The man starts to get irritated, losing the interest of the crowd.  He mumbles something indistinguishable from the ruffling of the microphone in his jacket.  He stomps around to the face of the dragon and the dragons silver eyes look up at the man.  He slams his cane again but the dragon does not move.  He does, however, huff smoke at the man.  People giggle and the man got noticeably more irritated.  The man stomps then lunges himself at the cage.  Oh no…
He swings the door open then slams his cane down on the dragon’s snout.  The dragon growled from his chest and sat up.  His maw strains to open but the muzzle is padlocked heavily on either side.  The room is silent and incredibly tense.  The man stepped into the cage and next thing we see is the dragon swing his clawed hand at the man and send him flying twenty feet to the left, crashing into the crowded bleachers.  Pandemonium ensues.

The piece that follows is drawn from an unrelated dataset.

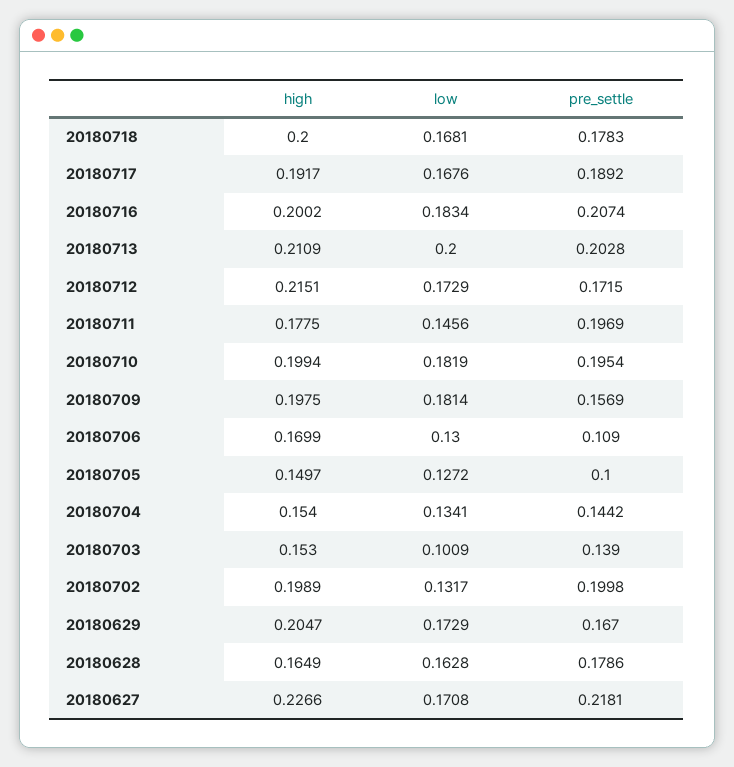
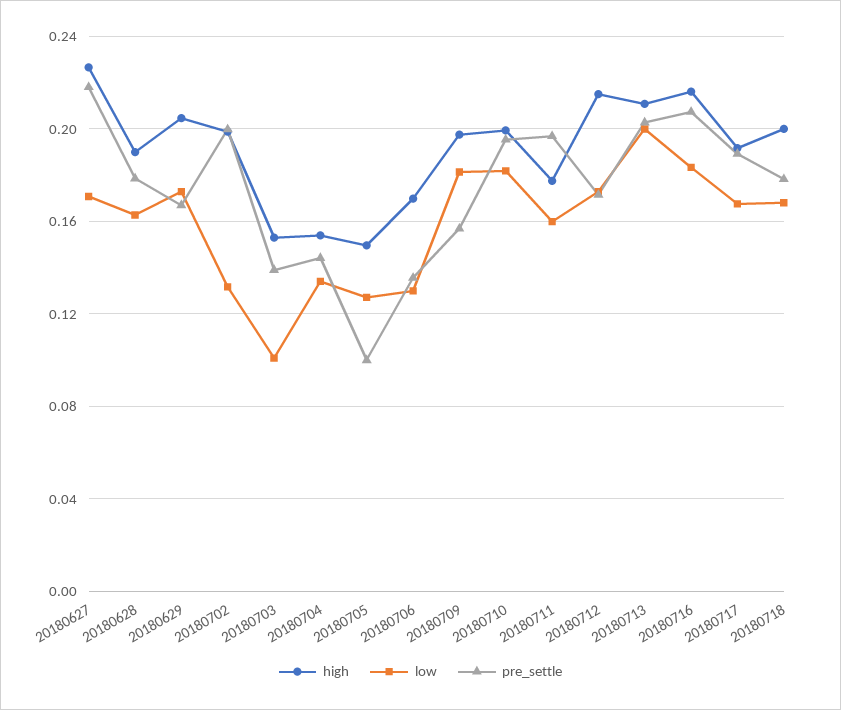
high, 20180716: 0.2002 -> 0.215
low, 20180711: 0.1456 -> 0.16
pre_settle, 20180706: 0.109 -> 0.135
high, 20180628: 0.1649 -> 0.19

People start screaming and bolting for the exit.  Most made their own exit by ripping up the bottom of the tent and slipping out from under it.  My eyes are locked on the poor dragon, taking its first tender steps out of the cage.  But the trapeze artists descend to the ground with rods that crackle loudly with electricity through their microphones.  They stab the poor beast with their rods and the dragon cries out and huffse huge clouds of smoke as he is pushed back into the cage.  He swings more but the nimble acrobats evaded the clumsy movement of the giant beast.  Cameron grabs my hand and started pulling me through the chaos, my eyes still locked on the dragon as they force it back into his prison.  We slice through the panicked mob and meet up at the minivan just as they are ready to pull away.
“What a terrible beast!” Mom Day gasps as she peels out on the gravel, narrowly avoiding another car as she skids out.
“I don’t understand who you can live on a planet infested with those things!” Dad Day continues.  Bonnie and Peter are crying so Alexa and I go to work trying to distract them with their favorite car toys.  Mom and Dad Day talk of the dragon as a horrible beast, but I only saw one beast up there and he was the only one wearing human skin.